Started in 1990 by the Junior League of Evansville, the Hands on Discovery Museum was located in Washington Square Mall. But after the need for a larger facility became clear, the museum closed for two years, was renamed cMoe, and reopened in 2006 inside the former Central Library location.

New to cMoe is the exhibit Fantastic Plastic. Thanks to donations from Sabic, a company based out of Massachusetts specializing in innovative plastics, children can now learn all about plastic, its everyday uses, and how it changes our world. The staff is currently working on constructing the pin wall, which should be coming to the Fantastic Plastic gallery in 2015.

The museum also hosts school field trips, birthday parties, museum events, and themed summer camps. With camps for children of all ages, cMoe’s spy themed summer camp is the most popular among camp goers, but the museum has offered other themes like dinosaurs and pirates in the past. For birthday parties, cMoe takes care of everything; they make the invitations, provide the cake and pizza, offer a party host to lead the kids in a craft project, and clean up the mess once the party is finished.

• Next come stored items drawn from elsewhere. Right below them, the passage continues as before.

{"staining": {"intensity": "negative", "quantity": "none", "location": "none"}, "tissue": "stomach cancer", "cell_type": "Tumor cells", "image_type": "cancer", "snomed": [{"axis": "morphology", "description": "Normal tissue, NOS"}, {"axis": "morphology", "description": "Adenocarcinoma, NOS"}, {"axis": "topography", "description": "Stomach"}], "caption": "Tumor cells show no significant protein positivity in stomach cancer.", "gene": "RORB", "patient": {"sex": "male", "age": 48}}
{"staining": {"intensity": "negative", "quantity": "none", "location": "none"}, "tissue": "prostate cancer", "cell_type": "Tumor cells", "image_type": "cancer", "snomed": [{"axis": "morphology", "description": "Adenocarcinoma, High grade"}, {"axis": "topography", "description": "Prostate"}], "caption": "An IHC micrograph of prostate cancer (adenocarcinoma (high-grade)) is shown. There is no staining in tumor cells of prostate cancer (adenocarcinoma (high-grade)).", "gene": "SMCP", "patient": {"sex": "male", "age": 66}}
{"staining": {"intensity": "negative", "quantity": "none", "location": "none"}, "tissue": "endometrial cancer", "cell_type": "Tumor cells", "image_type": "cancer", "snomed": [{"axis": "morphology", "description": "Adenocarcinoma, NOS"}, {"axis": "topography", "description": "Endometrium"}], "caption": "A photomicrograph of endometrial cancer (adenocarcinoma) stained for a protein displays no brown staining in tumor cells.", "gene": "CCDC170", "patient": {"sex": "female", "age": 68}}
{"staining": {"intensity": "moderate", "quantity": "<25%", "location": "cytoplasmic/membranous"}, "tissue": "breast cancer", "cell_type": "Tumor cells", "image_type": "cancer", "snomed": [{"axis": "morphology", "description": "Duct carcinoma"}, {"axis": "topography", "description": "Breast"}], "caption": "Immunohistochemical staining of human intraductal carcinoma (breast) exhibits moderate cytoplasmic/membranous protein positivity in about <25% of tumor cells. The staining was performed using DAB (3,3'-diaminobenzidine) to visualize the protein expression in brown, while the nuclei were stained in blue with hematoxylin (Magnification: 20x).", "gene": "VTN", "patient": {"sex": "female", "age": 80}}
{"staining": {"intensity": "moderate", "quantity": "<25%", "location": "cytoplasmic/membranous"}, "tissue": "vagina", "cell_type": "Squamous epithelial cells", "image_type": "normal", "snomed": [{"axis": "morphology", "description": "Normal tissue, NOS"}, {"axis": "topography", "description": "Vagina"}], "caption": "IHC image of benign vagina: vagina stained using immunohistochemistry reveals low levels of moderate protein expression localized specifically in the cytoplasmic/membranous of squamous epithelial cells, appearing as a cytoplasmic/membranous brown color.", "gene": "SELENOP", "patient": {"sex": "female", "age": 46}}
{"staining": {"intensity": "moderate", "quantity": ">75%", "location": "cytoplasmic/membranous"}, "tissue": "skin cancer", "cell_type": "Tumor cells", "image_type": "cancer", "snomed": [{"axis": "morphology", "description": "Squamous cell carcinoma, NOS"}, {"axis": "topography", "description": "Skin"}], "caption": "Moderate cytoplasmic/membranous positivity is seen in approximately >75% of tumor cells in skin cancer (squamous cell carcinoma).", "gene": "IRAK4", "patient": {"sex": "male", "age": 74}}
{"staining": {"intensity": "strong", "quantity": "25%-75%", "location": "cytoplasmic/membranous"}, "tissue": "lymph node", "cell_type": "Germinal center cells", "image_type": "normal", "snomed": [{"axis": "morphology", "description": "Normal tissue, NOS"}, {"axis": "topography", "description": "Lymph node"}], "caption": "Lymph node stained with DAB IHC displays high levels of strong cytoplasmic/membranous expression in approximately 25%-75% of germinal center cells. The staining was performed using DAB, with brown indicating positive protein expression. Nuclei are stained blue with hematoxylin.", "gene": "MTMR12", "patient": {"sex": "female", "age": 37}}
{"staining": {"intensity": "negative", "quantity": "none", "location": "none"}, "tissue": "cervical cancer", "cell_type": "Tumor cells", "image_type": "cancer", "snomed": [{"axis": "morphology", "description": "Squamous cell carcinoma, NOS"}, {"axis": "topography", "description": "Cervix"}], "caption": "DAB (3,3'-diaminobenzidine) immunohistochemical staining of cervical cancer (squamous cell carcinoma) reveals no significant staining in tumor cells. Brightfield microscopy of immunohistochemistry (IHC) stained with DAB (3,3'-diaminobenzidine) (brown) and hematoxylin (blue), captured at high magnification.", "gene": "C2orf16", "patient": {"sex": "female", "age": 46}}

Those adults who want to explore the museum without a child have the opportunity when cMoe hosts the Way Late Play Date in May. For one night on Fifth Street, the museum provides beer, cocktails, and heavy hors d’oeuvres. Also, adults are able to enjoy karaoke, trivia, and, of course, the museum exhibits.
Spring is a busy time for the nonprofit, volunteer-based museum to provide children with the experience to learn in a nontraditional way.